====== Input records

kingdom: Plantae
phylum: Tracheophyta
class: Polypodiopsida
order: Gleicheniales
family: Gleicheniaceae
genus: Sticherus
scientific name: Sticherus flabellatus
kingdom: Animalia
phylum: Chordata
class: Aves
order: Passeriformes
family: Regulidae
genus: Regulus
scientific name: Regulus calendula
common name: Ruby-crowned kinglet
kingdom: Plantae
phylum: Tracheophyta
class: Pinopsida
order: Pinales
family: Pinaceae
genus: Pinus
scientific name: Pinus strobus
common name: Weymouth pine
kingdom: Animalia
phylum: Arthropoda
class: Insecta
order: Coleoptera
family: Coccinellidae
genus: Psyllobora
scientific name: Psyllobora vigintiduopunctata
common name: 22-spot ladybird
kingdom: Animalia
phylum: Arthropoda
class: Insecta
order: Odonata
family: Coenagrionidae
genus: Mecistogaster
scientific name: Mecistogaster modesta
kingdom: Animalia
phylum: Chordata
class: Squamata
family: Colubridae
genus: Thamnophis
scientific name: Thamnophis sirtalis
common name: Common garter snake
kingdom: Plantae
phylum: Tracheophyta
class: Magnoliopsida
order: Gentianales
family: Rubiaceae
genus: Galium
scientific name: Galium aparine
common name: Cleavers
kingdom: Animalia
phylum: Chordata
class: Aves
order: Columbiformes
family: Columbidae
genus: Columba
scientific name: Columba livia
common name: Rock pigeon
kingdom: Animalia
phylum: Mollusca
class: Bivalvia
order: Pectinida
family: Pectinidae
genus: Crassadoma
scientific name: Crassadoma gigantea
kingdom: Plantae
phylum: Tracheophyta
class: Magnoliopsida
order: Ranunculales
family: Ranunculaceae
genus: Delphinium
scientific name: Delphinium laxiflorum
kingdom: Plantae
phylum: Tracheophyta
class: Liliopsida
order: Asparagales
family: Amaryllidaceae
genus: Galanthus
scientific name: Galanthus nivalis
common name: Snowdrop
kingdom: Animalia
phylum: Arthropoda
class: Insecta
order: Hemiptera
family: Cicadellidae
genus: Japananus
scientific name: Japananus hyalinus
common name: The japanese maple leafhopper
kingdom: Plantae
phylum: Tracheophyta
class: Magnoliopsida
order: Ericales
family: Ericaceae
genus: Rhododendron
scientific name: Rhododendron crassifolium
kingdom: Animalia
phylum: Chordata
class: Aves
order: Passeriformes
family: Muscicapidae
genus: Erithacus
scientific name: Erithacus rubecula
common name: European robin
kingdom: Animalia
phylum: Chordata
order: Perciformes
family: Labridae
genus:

============

Exercise task ▸ Give the lines above as a Markdown table with two columns: Number, which counts the rows, and Line, which holds each line. Leave out any blank lines.

Response to this task ▸
| Number | Line |
|---|---|
| 1 | kingdom: Plantae |
| 2 | phylum: Tracheophyta |
| 3 | class: Polypodiopsida |
| 4 | order: Gleicheniales |
| 5 | family: Gleicheniaceae |
| 6 | genus: Sticherus |
| 7 | scientific name: Sticherus flabellatus |
| 8 | kingdom: Animalia |
| 9 | phylum: Chordata |
| 10 | class: Aves |
| 11 | order: Passeriformes |
| 12 | family: Regulidae |
| 13 | genus: Regulus |
| 14 | scientific name: Regulus calendula |
| 15 | common name: Ruby-crowned kinglet |
| 16 | kingdom: Plantae |
| 17 | phylum: Tracheophyta |
| 18 | class: Pinopsida |
| 19 | order: Pinales |
| 20 | family: Pinaceae |
| 21 | genus: Pinus |
| 22 | scientific name: Pinus strobus |
| 23 | common name: Weymouth pine |
| 24 | kingdom: Animalia |
| 25 | phylum: Arthropoda |
| 26 | class: Insecta |
| 27 | order: Coleoptera |
| 28 | family: Coccinellidae |
| 29 | genus: Psyllobora |
| 30 | scientific name: Psyllobora vigintiduopunctata |
| 31 | common name: 22-spot ladybird |
| 32 | kingdom: Animalia |
| 33 | phylum: Arthropoda |
| 34 | class: Insecta |
| 35 | order: Odonata |
| 36 | family: Coenagrionidae |
| 37 | genus: Mecistogaster |
| 38 | scientific name: Mecistogaster modesta |
| 39 | kingdom: Animalia |
| 40 | phylum: Chordata |
| 41 | class: Squamata |
| 42 | family: Colubridae |
| 43 | genus: Thamnophis |
| 44 | scientific name: Thamnophis sirtalis |
| 45 | common name: Common garter snake |
| 46 | kingdom: Plantae |
| 47 | phylum: Tracheophyta |
| 48 | class: Magnoliopsida |
| 49 | order: Gentianales |
| 50 | family: Rubiaceae |
| 51 | genus: Galium |
| 52 | scientific name: Galium aparine |
| 53 | common name: Cleavers |
| 54 | kingdom: Animalia |
| 55 | phylum: Chordata |
| 56 | class: Aves |
| 57 | order: Columbiformes |
| 58 | family: Columbidae |
| 59 | genus: Columba |
| 60 | scientific name: Columba livia |
| 61 | common name: Rock pigeon |
| 62 | kingdom: Animalia |
| 63 | phylum: Mollusca |
| 64 | class: Bivalvia |
| 65 | order: Pectinida |
| 66 | family: Pectinidae |
| 67 | genus: Crassadoma |
| 68 | scientific name: Crassadoma gigantea |
| 69 | kingdom: Plantae |
| 70 | phylum: Tracheophyta |
| 71 | class: Magnoliopsida |
| 72 | order: Ranunculales |
| 73 | family: Ranunculaceae |
| 74 | genus: Delphinium |
| 75 | scientific name: Delphinium laxiflorum |
| 76 | kingdom: Plantae |
| 77 | phylum: Tracheophyta |
| 78 | class: Liliopsida |
| 79 | order: Asparagales |
| 80 | family: Amaryllidaceae |
| 81 | genus: Galanthus |
| 82 | scientific name: Galanthus nivalis |
| 83 | common name: Snowdrop |
| 84 | kingdom: Animalia |
| 85 | phylum: Arthropoda |
| 86 | class: Insecta |
| 87 | order: Hemiptera |
| 88 | family: Cicadellidae |
| 89 | genus: Japananus |
| 90 | scientific name: Japananus hyalinus |
| 91 | common name: The japanese maple leafhopper |
| 92 | kingdom: Plantae |
| 93 | phylum: Tracheophyta |
| 94 | class: Magnoliopsida |
| 95 | order: Ericales |
| 96 | family: Ericaceae |
| 97 | genus: Rhododendron |
| 98 | scientific name: Rhododendron crassifolium |
| 99 | kingdom: Animalia |
| 100 | phylum: Chordata |
| 101 | class: Aves |
| 102 | order: Passeriformes |
| 103 | family: Muscicapidae |
| 104 | genus: Erithacus |
| 105 | scientific name: Erithacus rubecula |
| 106 | common name: European robin |
| 107 | kingdom: Animalia |
| 108 | phylum: Chordata |
| 109 | order: Perciformes |
| 110 | family: Labridae |
| 111 | genus: |